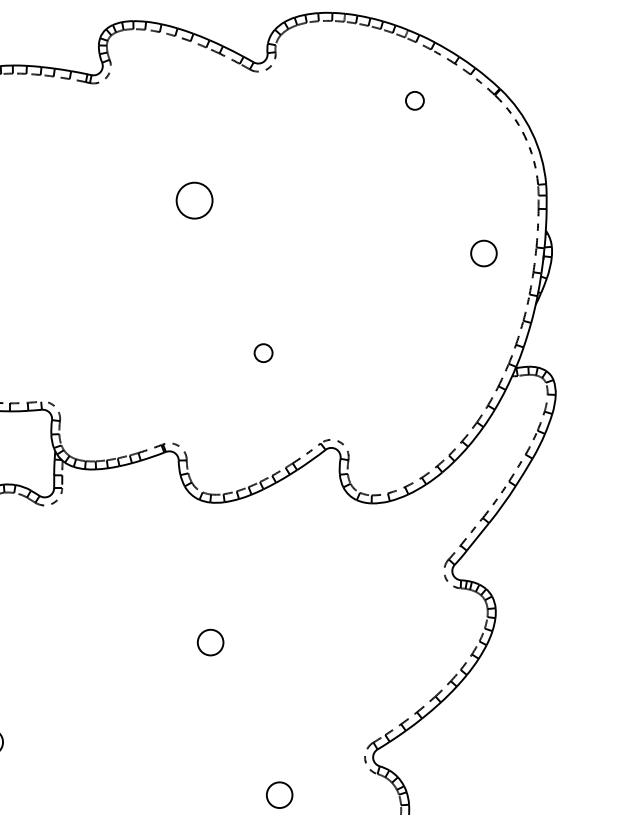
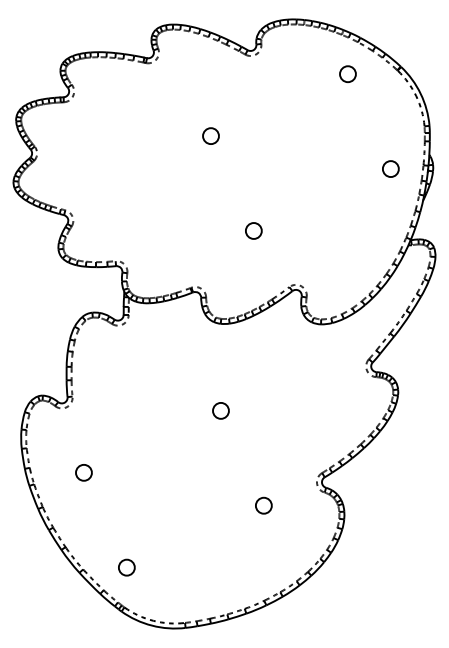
circle: (414, 99) -> (347, 73), size x1.43
circle: (193, 199) -> (210, 135), size x0.71
circle: (262, 352) -> (253, 230), size x1.43

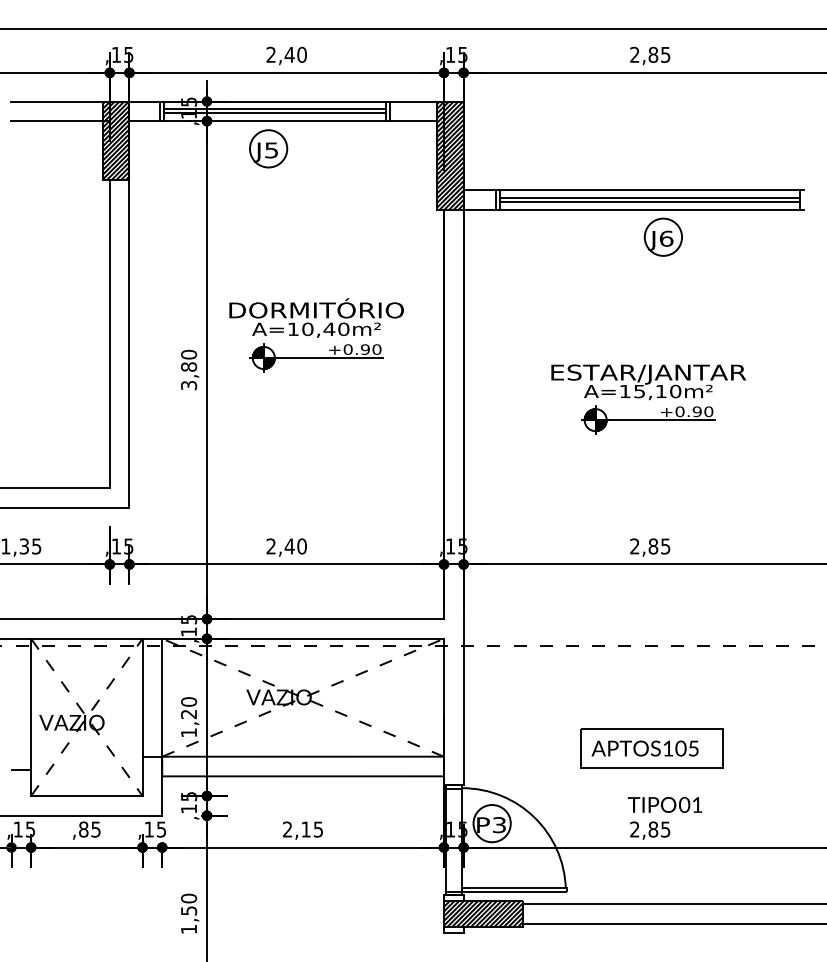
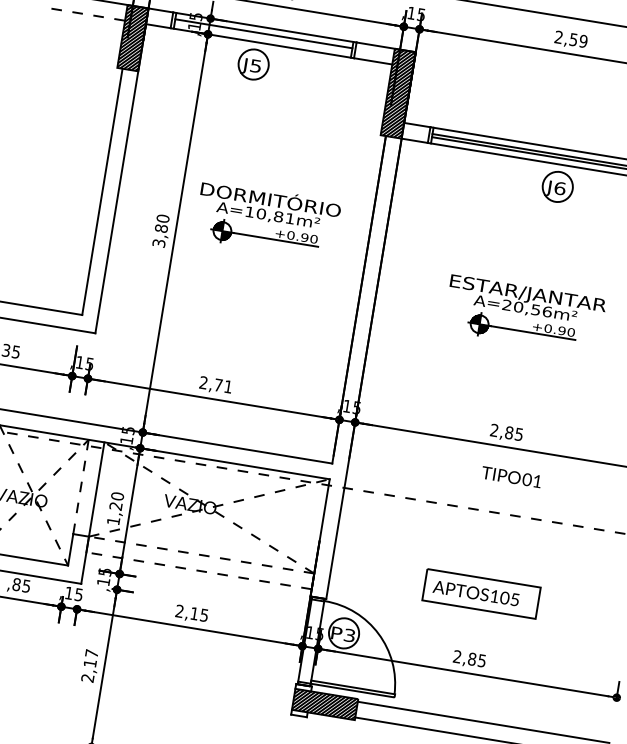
text: (659, 54) -> (578, 40), 2,85 -> 2,59
line: (274, 113) -> (263, 37), removed
line: (60, 121) -> (90, 15), solid -> dashed
text: (336, 329) -> (284, 217), A=10,40m² -> A=10,81m²
text: (650, 391) -> (527, 308), A=15,10m² -> A=20,56m²
text: (295, 546) -> (223, 386), 2,40 -> 2,71
line: (142, 697) -> (80, 486), solid -> dashed
line: (303, 756) -> (201, 555), solid -> dashed
line: (303, 776) -> (199, 570), solid -> dashed
text: (665, 804) -> (512, 476), moved
text: (189, 913) -> (90, 665), 1,50 -> 2,17

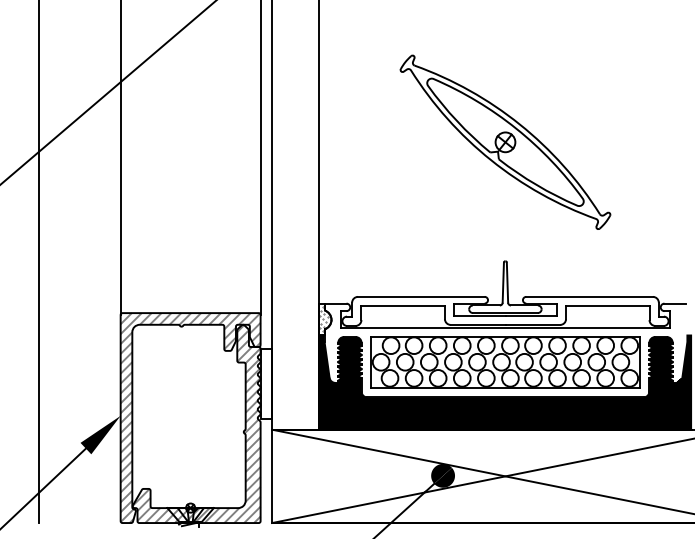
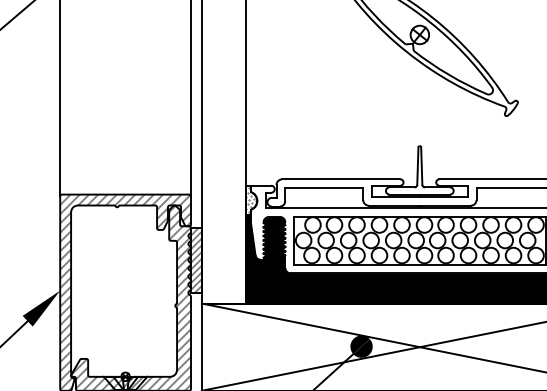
hatch: (266, 383) -> (196, 260), added

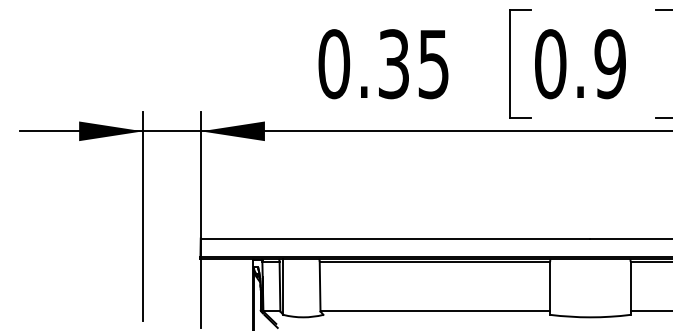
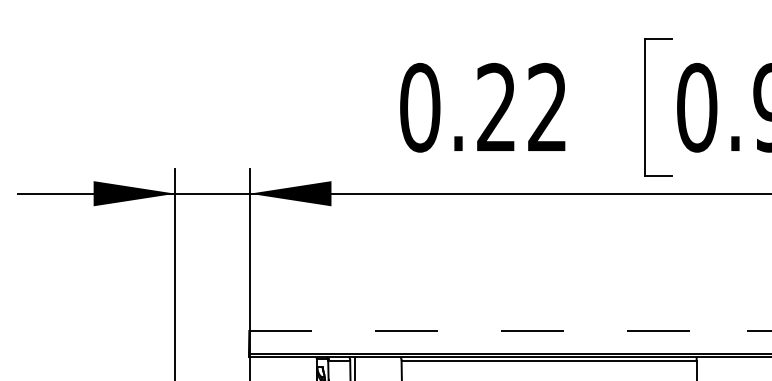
text: (413, 64) -> (521, 108), 0.35 -> 0.22
line: (395, 238) -> (498, 330), solid -> dashed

- _What is being asked_
Omit the pictures. Transcribe word for word the lines from the one containing "text: (295, 546) -> (223, 386), 2,40 -> 2,71" through the end of the listing, inclusive.

- _Output of the exercise_
text: (295, 546) -> (223, 386), 2,40 -> 2,71
line: (142, 697) -> (80, 486), solid -> dashed
line: (303, 756) -> (201, 555), solid -> dashed
line: (303, 776) -> (199, 570), solid -> dashed
text: (665, 804) -> (512, 476), moved
text: (189, 913) -> (90, 665), 1,50 -> 2,17

hatch: (266, 383) -> (196, 260), added

text: (413, 64) -> (521, 108), 0.35 -> 0.22
line: (395, 238) -> (498, 330), solid -> dashed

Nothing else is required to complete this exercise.